> **Requirements**:
Please write out everything in the items below, from the line containing "text Options de" down to the line containing "text - Dremio : Offre", as a numbered list. Include both of those lines and leave out blank lines.

* begin Data supplied *

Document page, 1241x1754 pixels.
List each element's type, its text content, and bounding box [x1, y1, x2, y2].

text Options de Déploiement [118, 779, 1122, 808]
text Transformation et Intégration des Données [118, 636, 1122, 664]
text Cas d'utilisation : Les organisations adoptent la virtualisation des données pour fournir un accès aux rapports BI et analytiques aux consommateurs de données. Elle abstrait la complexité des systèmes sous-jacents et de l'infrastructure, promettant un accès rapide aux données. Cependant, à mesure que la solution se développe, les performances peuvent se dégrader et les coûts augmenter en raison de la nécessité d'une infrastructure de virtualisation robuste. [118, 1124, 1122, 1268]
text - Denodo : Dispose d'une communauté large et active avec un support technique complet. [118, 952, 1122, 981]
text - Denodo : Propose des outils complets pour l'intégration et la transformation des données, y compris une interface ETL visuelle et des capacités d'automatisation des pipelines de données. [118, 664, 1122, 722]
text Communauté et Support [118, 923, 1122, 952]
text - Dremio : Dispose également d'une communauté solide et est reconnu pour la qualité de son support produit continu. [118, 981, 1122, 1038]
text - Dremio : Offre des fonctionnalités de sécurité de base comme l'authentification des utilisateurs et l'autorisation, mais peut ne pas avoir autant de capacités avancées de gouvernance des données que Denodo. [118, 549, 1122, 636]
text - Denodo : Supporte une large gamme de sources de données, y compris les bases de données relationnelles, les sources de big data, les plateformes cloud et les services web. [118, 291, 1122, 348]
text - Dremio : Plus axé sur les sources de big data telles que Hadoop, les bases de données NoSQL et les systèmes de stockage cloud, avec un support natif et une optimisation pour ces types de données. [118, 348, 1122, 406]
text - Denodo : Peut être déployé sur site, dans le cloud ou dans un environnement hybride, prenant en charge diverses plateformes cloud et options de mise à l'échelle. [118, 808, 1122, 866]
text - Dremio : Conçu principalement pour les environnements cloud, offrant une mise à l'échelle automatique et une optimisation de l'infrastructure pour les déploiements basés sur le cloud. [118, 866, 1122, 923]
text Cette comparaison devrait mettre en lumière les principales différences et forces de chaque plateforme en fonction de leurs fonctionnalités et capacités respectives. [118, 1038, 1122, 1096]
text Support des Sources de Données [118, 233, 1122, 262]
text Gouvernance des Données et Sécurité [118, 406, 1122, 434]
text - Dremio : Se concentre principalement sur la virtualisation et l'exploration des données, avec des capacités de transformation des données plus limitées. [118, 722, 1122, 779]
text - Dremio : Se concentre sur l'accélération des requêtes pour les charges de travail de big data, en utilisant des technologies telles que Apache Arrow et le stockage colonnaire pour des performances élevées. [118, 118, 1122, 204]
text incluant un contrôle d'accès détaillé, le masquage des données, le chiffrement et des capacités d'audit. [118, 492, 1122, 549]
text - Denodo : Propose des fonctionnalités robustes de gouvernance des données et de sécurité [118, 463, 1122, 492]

* end Data supplied *

> **Response to the task**:
1. text Options de Déploiement [118, 779, 1122, 808]
2. text Transformation et Intégration des Données [118, 636, 1122, 664]
3. text Cas d'utilisation : Les organisations adoptent la virtualisation des données pour fournir un accès aux rapports BI et analytiques aux consommateurs de données. Elle abstrait la complexité des systèmes sous-jacents et de l'infrastructure, promettant un accès rapide aux données. Cependant, à mesure que la solution se développe, les performances peuvent se dégrader et les coûts augmenter en raison de la nécessité d'une infrastructure de virtualisation robuste. [118, 1124, 1122, 1268]
4. text - Denodo : Dispose d'une communauté large et active avec un support technique complet. [118, 952, 1122, 981]
5. text - Denodo : Propose des outils complets pour l'intégration et la transformation des données, y compris une interface ETL visuelle et des capacités d'automatisation des pipelines de données. [118, 664, 1122, 722]
6. text Communauté et Support [118, 923, 1122, 952]
7. text - Dremio : Dispose également d'une communauté solide et est reconnu pour la qualité de son support produit continu. [118, 981, 1122, 1038]
8. text - Dremio : Offre des fonctionnalités de sécurité de base comme l'authentification des utilisateurs et l'autorisation, mais peut ne pas avoir autant de capacités avancées de gouvernance des données que Denodo. [118, 549, 1122, 636]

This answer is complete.